> Exercise goal
Reproduce the material below word for word, from its very beginning through the line containing "10: (230, 106)", including that line. Leave the pictures out of your answer.

> Extracted records
::::

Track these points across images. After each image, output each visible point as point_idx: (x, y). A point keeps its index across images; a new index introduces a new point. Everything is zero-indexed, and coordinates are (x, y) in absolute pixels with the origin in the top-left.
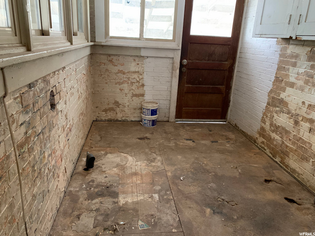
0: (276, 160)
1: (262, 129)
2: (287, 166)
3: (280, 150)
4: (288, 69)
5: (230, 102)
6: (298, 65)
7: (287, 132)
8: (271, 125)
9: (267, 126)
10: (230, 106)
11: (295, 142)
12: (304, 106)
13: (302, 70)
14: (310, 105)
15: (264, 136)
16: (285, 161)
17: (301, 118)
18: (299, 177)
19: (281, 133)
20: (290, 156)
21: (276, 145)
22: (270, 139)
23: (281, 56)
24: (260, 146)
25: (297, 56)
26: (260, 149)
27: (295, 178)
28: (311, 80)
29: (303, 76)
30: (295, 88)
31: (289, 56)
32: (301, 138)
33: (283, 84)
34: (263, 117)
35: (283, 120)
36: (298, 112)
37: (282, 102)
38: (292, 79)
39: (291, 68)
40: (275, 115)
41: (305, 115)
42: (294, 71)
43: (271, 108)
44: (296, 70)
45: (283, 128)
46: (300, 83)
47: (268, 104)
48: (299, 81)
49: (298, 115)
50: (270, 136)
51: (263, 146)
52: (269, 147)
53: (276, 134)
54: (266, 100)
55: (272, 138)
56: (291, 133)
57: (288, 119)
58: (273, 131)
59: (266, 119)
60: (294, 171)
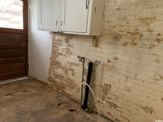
0: (60, 92)
1: (50, 77)
2: (65, 93)
3: (61, 86)
4: (58, 47)
5: (28, 66)
6: (62, 44)
7: (63, 77)
8: (54, 75)
9: (52, 76)
10: (29, 68)
11: (67, 81)
12: (68, 63)
13: (64, 47)
14: (71, 63)
15: (51, 81)
16: (64, 91)
17: (68, 69)
18: (72, 97)
19: (60, 78)
20: (66, 88)
21: (58, 84)
22: (55, 82)
23: (53, 40)
24: (50, 86)
25: (60, 40)
26: (50, 88)
27: (70, 98)
28: (69, 51)
29: (65, 50)
30: (62, 55)
31: (57, 40)
32: (69, 79)
33: (57, 54)
34: (49, 71)
35: (59, 71)
36: (66, 66)
37: (58, 63)
38: (60, 51)
39: (59, 46)
40: (55, 69)
41: (69, 68)
42: (61, 48)
43: (53, 66)
44: (61, 47)
45: (61, 75)
46: (64, 53)
47: (51, 64)
48: (64, 52)
49: (66, 68)
50: (54, 80)
51: (52, 86)
52: (55, 86)
53: (58, 79)
54: (49, 63)
55: (56, 81)
56: (64, 77)
57: (62, 71)
58: (56, 78)
59: (51, 72)
60: (69, 95)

::::

> Exercise solution
Track these points across images. After each image, output each visible point as point_idx: (x, y). A point keeps its index across images; a new index introduces a new point. Everything is zero-indexed, and coordinates are (x, y) in absolute pixels with the origin in the top-left.
0: (276, 160)
1: (262, 129)
2: (287, 166)
3: (280, 150)
4: (288, 69)
5: (230, 102)
6: (298, 65)
7: (287, 132)
8: (271, 125)
9: (267, 126)
10: (230, 106)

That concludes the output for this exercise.